Montimont, le camp de la Misère
Après avoir passé la nuit à Bellevue, l’Empereur prisonnier partit le 3 septembre pour l’Allemagne escorté de hussards allemands qui lui firent contourner Sedan. Il était en effet impossible de traverser la ville qui offrait un spectacle dantesque : elle était encombrée d’un amoncellement inextricable de canons, de voitures, d’armes, de chevaux et de harnachements et la puanteur était devenue intenable à cause des déjections, du fourrage fermenté et des carcasses de chevaux dépecés par des hommes affamés.
On mit plusieurs jours à enlever les cadavres sur le champ de bataille et à ramasser d’innombrables armes et débris de toutes sortes. La presqu’île d’Iges, dont le canal de Villette avait fait une île, offrait également une vision d’horreur qui lui valut l’appellation de « Camp de la Misère » : 83 000 hommes et 20 000 chevaux étaient entassés sur 400 hectares dans la boue, affamés, sans couverture, au bout de leurs forces !

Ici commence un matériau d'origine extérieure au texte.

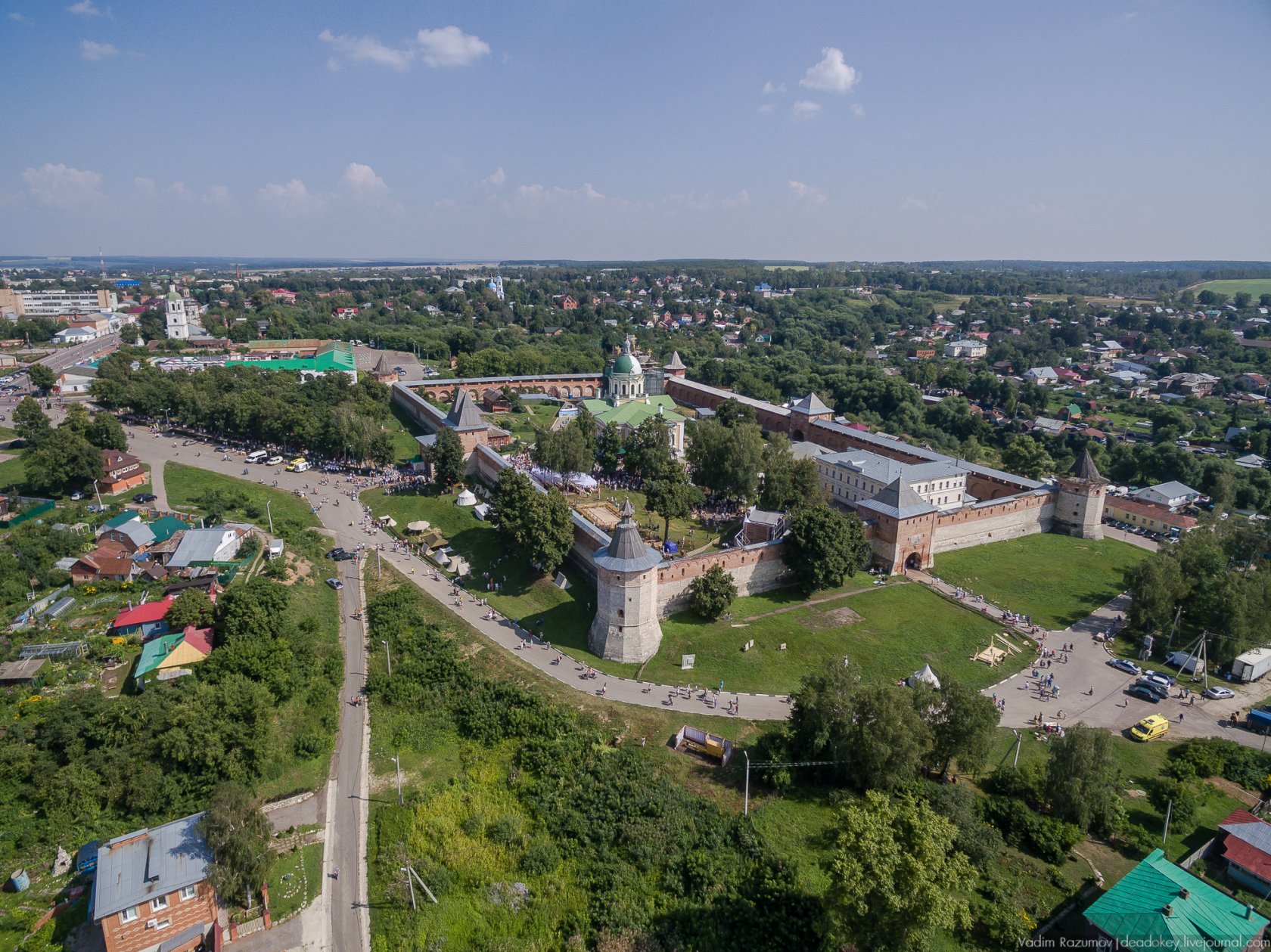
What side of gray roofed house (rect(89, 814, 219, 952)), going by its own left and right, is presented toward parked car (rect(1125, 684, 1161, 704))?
left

Beaucoup moururent et, en sortant de cet enfer quelques jours plus tard, les survivants furent emmenés en captivité en Allemagne.
Sachant que tout était perdu, Napoléon III, épuisé et sans espoir avait, le 1er septembre, cherché à mourir au milieu de ses soldats, mais, deux jours plus tard, empereur déchu, les aperçut-il dans la détresse la plus cruelle, lorsqu’il longeait la Meuse à Montimont ?

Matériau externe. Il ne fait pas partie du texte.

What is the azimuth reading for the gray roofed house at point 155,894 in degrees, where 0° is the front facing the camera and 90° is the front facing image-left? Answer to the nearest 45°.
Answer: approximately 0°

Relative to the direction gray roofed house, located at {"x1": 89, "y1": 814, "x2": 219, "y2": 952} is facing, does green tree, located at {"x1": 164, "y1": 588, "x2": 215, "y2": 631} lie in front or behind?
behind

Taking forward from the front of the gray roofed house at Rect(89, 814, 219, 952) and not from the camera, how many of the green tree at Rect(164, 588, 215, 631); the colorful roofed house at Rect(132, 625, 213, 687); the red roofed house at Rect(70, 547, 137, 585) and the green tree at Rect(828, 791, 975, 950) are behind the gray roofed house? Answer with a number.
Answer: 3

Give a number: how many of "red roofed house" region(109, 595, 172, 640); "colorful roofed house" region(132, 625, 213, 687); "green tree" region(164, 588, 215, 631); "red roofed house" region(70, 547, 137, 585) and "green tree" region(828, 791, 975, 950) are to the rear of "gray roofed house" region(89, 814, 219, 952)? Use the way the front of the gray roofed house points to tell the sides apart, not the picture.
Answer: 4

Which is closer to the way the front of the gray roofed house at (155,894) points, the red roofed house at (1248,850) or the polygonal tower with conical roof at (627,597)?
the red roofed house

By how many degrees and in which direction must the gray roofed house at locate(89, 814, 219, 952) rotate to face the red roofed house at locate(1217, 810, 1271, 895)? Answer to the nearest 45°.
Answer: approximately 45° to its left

Le 3 septembre, il pleuvait pendant que l’escorte du prisonnier impérial chevauchait vers la Belgique par Saint- Menges, Illy et la Chapelle. Arrivé à Bouillon dans l’après-midi, il visita des blessés français à l’ambulance du Château fort avant de passer la nuit à l’Hôtel de la Poste dans une chambre qui surplombe la Semois et que l’on peut encore visiter. Ses gardes le conduisirent le lendemain à Libramont où il prit le train pour Kassel : à quelques kilomètres de là, il fut interné au château de Wilhelmshöhe jusqu’au traité de Francfort (10 mai 1871). Moins de trois ans après la débâcle de Sedan, il s’éteignait en Angleterre où il s’était retiré en exil.